The dataset by proposed by Sunny Mehta, the details can be foundhere.
From the histogram, we can see that the overall distribution of rental prices is right skewed. if we then look and the ranked barplot, we see that a few locations have much higher rent prices than the rest of the country.
If we look at the yearly changes we find that New York experienced the sharpest drop in prices (-17.5%) and Wyoming increased the most (8.8%).

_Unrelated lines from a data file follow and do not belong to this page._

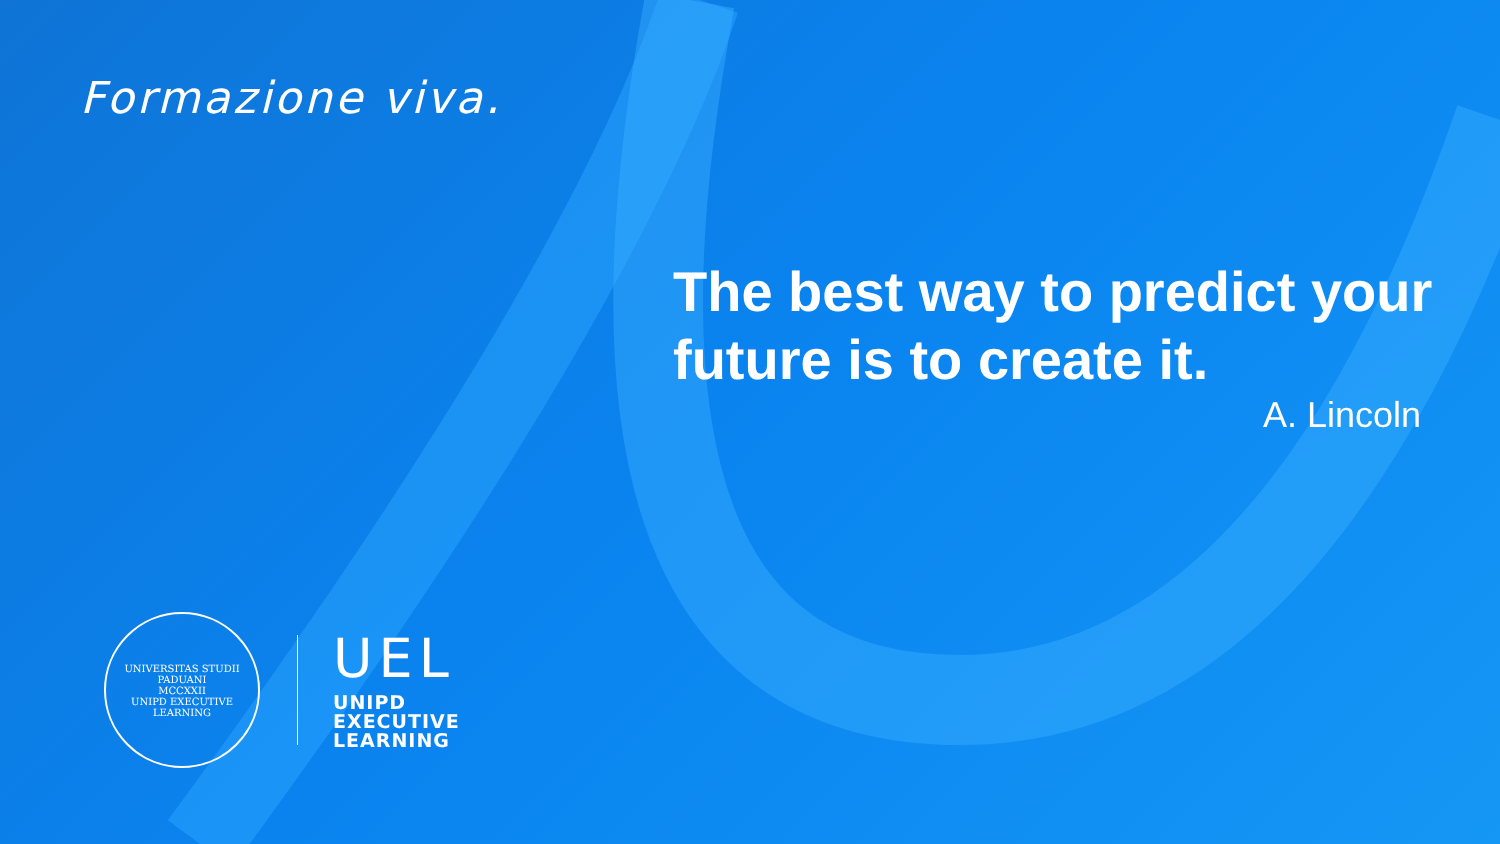Formazione viva.
The best way to predict your future is to create it.
A. Lincoln
UNIVERSITAS STUDII PADUANI
MCCXXII
UNIPD EXECUTIVE LEARNING
UEL
UNIPD
EXECUTIVE
LEARNING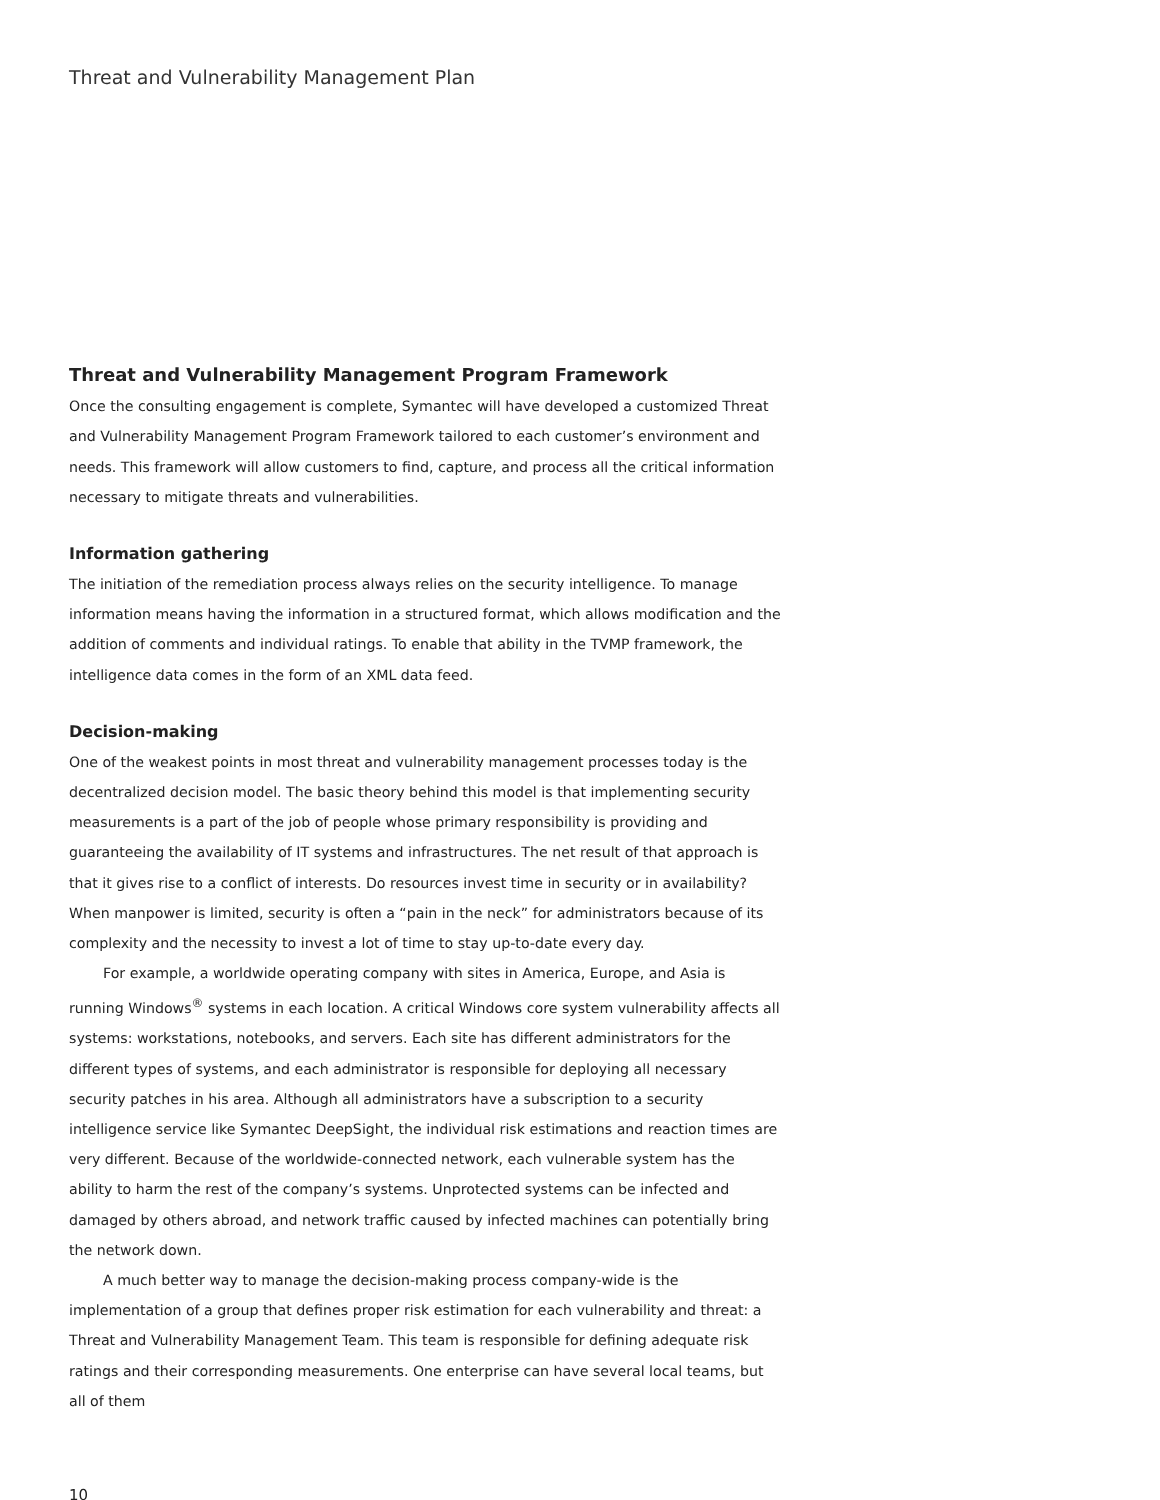Threat and Vulnerability Management Plan
Threat and Vulnerability Management Program Framework
Once the consulting engagement is complete, Symantec will have developed a customized Threat and Vulnerability Management Program Framework tailored to each customer’s environment and needs. This framework will allow customers to find, capture, and process all the critical information necessary to mitigate threats and vulnerabilities.
Information gathering
The initiation of the remediation process always relies on the security intelligence. To manage information means having the information in a structured format, which allows modification and the addition of comments and individual ratings. To enable that ability in the TVMP framework, the intelligence data comes in the form of an XML data feed.
Decision-making
One of the weakest points in most threat and vulnerability management processes today is the decentralized decision model. The basic theory behind this model is that implementing security measurements is a part of the job of people whose primary responsibility is providing and guaranteeing the availability of IT systems and infrastructures. The net result of that approach is that it gives rise to a conflict of interests. Do resources invest time in security or in availability? When manpower is limited, security is often a “pain in the neck” for administrators because of its complexity and the necessity to invest a lot of time to stay up-to-date every day.
For example, a worldwide operating company with sites in America, Europe, and Asia is running Windows<sup>®</sup> systems in each location. A critical Windows core system vulnerability affects all systems: workstations, notebooks, and servers. Each site has different administrators for the different types of systems, and each administrator is responsible for deploying all necessary security patches in his area. Although all administrators have a subscription to a security intelligence service like Symantec DeepSight, the individual risk estimations and reaction times are very different. Because of the worldwide-connected network, each vulnerable system has the ability to harm the rest of the company’s systems. Unprotected systems can be infected and damaged by others abroad, and network traffic caused by infected machines can potentially bring the network down.
A much better way to manage the decision-making process company-wide is the implementation of a group that defines proper risk estimation for each vulnerability and threat: a Threat and Vulnerability Management Team. This team is responsible for defining adequate risk ratings and their corresponding measurements. One enterprise can have several local teams, but all of them
10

suppressMessages(library(tidyverse))
suppressMessages(library(lubridate))
suppressMessages(library(RMySQL))
mdb <- DBI::dbConnect(RMySQL::MySQL(),
dbname='project2db',
host = "35.224.164.217",
user = "root",
password = "2Password"#rstudioapi::askForPassword("Database password")
)
#code borrowed from https://dbplyr.tidyverse.org/articles/dbplyr.html
sql <- "SELECT * FROM project2db.RentPrice"
medrent <-
dbGetQuery(mdb, sql) %>%
gather(Month,Rent,3:14) %>% #Gather months into rows
mutate(Month = as.Date(paste(Month,"-01",sep=""))) %>% #Convert strings to dates
mutate(Month = month(Month,label = TRUE, abbr = FALSE)) #Convert dates to month
head(medrent)
## RegionName SizeRank Month Rent
## 1 California 1 January 1.8674136
## 2 Texas 2 January 0.9056244
## 3 New York 3 January 4.2682584
## 4 Florida 4 January 1.3180646
## 5 Illinois 5 January 1.2173913
## 6 Pennsylvania 6 January 1.0256410
medrent12 <- #Create a new df that includes only the latest month
medrent %>%
filter(Month == "December")
ggplot(medrent12, aes(Rent, fill = Rent)) +
ggtitle("Distribution of Median Rental Price/sqft by State (Dec 2018, Zillow)")+
geom_histogram(binwidth = 0.25, fill="steelblue") +
theme(legend.position = "none")
p<-ggplot(data=medrent12, aes(x=reorder(RegionName,Rent), y=Rent), width=.5,position = position_dodge(width = 60)) +
ggtitle("Median Rental Price/sqft by State (Dec 2018, Zillow)")+
geom_bar(stat="identity", fill="steelblue")+
theme_minimal() +
#coord_fixed(ratio = 1, xlim = NULL, ylim = NULL) +
coord_flip()
p
medrent2 <-
read_csv("State_MedianRentalPricePerSqft_AllHomes.csv", #Impor the CSV file
col_types = cols(SizeRank = col_integer())) %>%
mutate(ychange = ((`2018-12`/`2018-01`)-1)) %>%
select (-c(3:14))
head(medrent2)
## # A tibble: 6 x 3
## RegionName SizeRank ychange
## <chr> <int> <dbl>
## 1 California 1 0.0359
## 2 Texas 2 0.0289
## 3 New York 3 -0.175
## 4 Florida 4 0.0307
## 5 Illinois 5 0.0298
## 6 Pennsylvania 6 0.0156
p<-ggplot(data=medrent2, aes(x=reorder(RegionName,ychange), y=ychange), width=.5) +
ggtitle("% Chg in Median Rental Price/sqft by State (2018, Zillow)")+
geom_bar(stat="identity", fill="steelblue")+
theme_minimal() +
#coord_fixed(ratio = 1, xlim = NULL, ylim = NULL) +
coord_flip() +
scale_y_continuous(labels = scales::percent)
p